Cells were treated with vehicle control DMSO or 10 µM MS-275 for 48 h. At the time of harvesting, cells were digested with 0.05% trypsin and resuspended in phosphate-buffered saline (PBS). For cell cycle analysis, 2×10⁵ cells were stained with 50 µg/ml propidium iodide (PI) using the Coulter DNA Prep Reagents Kit (Beckman Coulter). For evaluation of the early stages of apoptosis, 2×10⁵ cells were stained with Annexin V-FITC and PI using the Annexin V-FITC Apoptosis Detection Kit (Sigma). Cells were then analyzed using a Beckman Coulter FC500 flow cytometer and CXP software (Beckman Coulter) for acquisition and analysis. The cell cycle distribution was further analyzed by ModFit LT 3.0 software (Verity Software House).

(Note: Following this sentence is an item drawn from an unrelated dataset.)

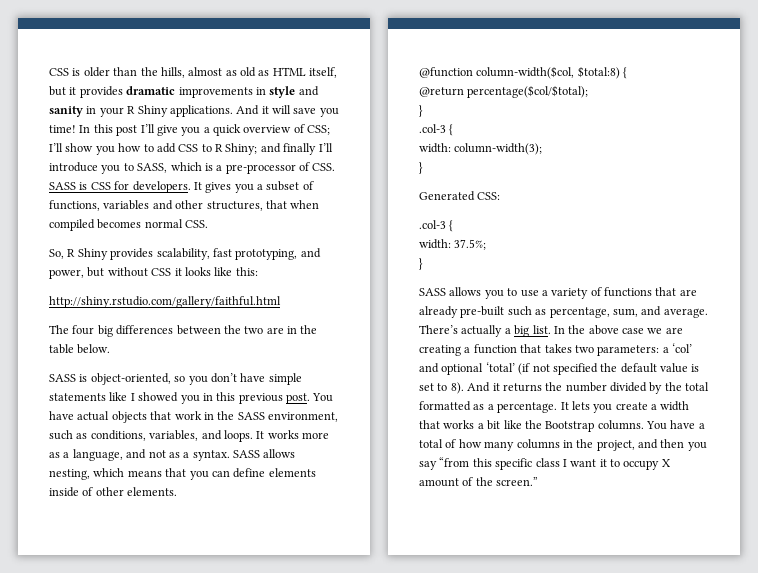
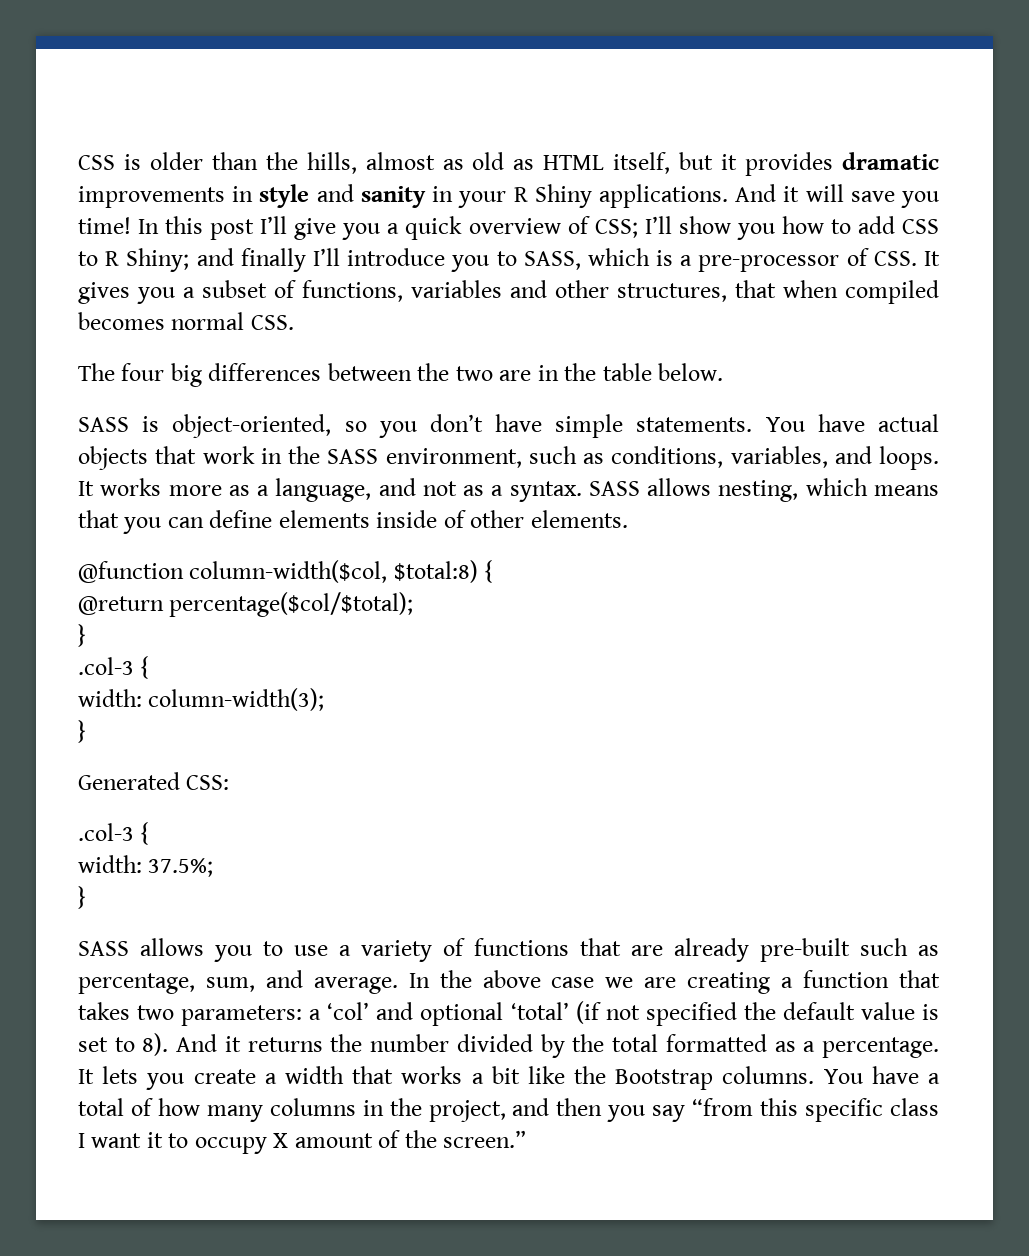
[49,181,191,193] SASS is CSS for developers. -> (917, 258) none
[49,248,321,260] [49,267,258,279] [49,296,281,308] // So, R Shiny provides scalability, fast prototyping, and power, but without CSS it looks like this: // http://shiny.rstudio.com/gallery/faithful.html -> (294, 322) none
[49,392,310,404] statements like I showed you in this previous post. -> [636,417,753,432] statements.
[419,325,551,337] There’s actually a big list. -> (398, 985) none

Whole-cell proteins were extracted using RIPA buffer (Invitrogen) and nuclear proteins were extracted using the Nuclear Extract Kit (Active Motif). Primary antibodies and working concentrations are listed in supplementary material Table S7.

We thank Dr Eric Olson for the Hdac1^flox/flox and Hdac2^flox/flox mice; Dr Carlton Bates for the Hoxb7-CreEGFP transgenic mice; and Dr Hua Lu for providing HCT116 cell lines. We acknowledge the support of the Tulane Renal and Hypertension Center of Excellence, Center for Stem Cell Research & Regenerative Medicine and the Center for Gene Therapy.